Bruce Ackerman, the Alliance's president and CEO, said the "Excellence in Education" Award" was named in tribute to the late Steve Allen, a long time San Fernando Valley resident, a legendary entertainer and a noted educational advocate. It recognizes the achievements of Valley schools, educators or students.
In February 2004, Cal State Northridge was one of 21 minority-serving institutions to support the Reading First Teacher Education Network (RFTEN), a U.S. Department of Education grant project created to help current and future educators teach reading through the use of scientifically proven instructional strategies, Koester said.
During a three year period, the RFTEN will train more than 100 faculty from 25 institutions serving minorities.

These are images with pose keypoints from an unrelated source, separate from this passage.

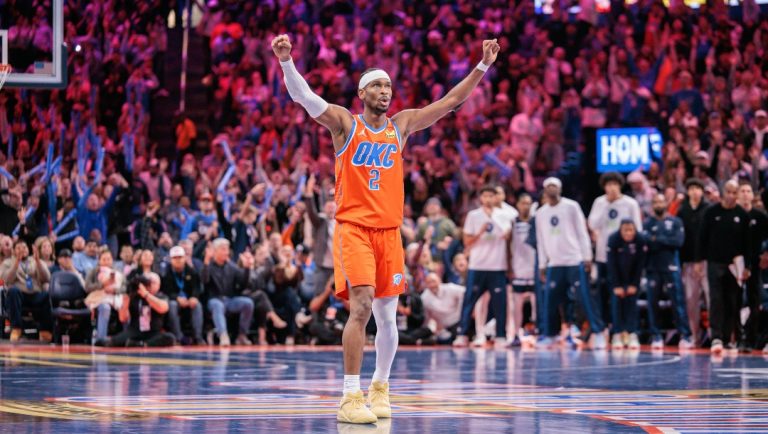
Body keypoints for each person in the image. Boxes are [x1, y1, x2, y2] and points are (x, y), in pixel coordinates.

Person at [272, 33, 500, 423]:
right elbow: (305, 100)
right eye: (377, 85)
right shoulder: (346, 123)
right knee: (360, 307)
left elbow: (449, 103)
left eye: (389, 85)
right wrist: (286, 62)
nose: (385, 91)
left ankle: (380, 386)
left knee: (388, 318)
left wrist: (481, 66)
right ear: (362, 92)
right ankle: (348, 396)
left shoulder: (401, 125)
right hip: (354, 229)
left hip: (389, 232)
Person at [535, 178, 603, 349]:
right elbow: (540, 240)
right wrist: (542, 263)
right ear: (544, 190)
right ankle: (550, 334)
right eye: (549, 186)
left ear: (560, 189)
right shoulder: (540, 213)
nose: (552, 189)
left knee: (583, 297)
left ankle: (598, 331)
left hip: (574, 259)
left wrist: (587, 256)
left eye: (555, 186)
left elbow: (581, 232)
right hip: (554, 263)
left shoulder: (571, 206)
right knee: (550, 300)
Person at [453, 185, 511, 349]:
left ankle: (501, 336)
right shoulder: (473, 216)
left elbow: (508, 239)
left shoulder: (504, 215)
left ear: (496, 198)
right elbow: (466, 242)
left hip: (498, 266)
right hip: (477, 265)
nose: (488, 199)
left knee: (500, 304)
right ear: (480, 198)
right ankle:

The network involves deans and presidents to ensure its training is utilized and that change is effected at the teacher preparation level.
The Economic Alliance is a collaboration of Valley public and private businesses, governments and educational organizations. It focuses on attracting and retaining high quality jobs to the area and improving public education to prepare the Valley workforce.
CSUN Environment Keeps Volunteer 'Feeling Young'Former shop supervisor Herb Petzhold retired nearly twelve years ago from his duties at Cal State Northridge, but today he works as hard in the College of Engineering and Computer Science as he did before his "official" retirement in 1991.
Petzhold, who recently turned 83, volunteers once a week in the same shop unit where he used to work. Being around college students, he said, keeps him feeling young.
"Working with young people also helps me learn the new language [of youth]," he said. "Our language has changed over time. Nowadays, people say 'That's cool.' Back then we used to say 'A-Ok.' "
Gennaro Siano, an equipment technician and friend of Petzhold, recalls the volunteer as a "can do" supervisor. "The best part of Herbie being a supervisor," said Siano, "was that if he wanted things done he would do them himself. He was the guy to go to if you wanted things done."
Equipment technician Kevin Sullivan, also Petzhold's friend, agrees. "He still tidies up the place. He comes in and keeps busy."
A resident of Northridge, Petzhold began his career at Cal State Northridge soon after he retired from a 26-year Navy career that included service in World War II, Korea and Vietnam.
Petzhold began working for Engineering and Computer Science's student records unit, and after a year and a half transferred to its shop unit, where his Navy background in construction allowed him to turn his hand to plumbing, painting and welding. Three years later, Petzhold became head technician, a job he held until his retirement on September 29, 1991.
Since then, Petzhold has made it a point to help out in his former shop department, making his CSUN duties more than just his work, but also his personal hobby. "If people need a hand I help them out," he said. "I'm not as strong as I used to be, but if people have questions I try to answer them."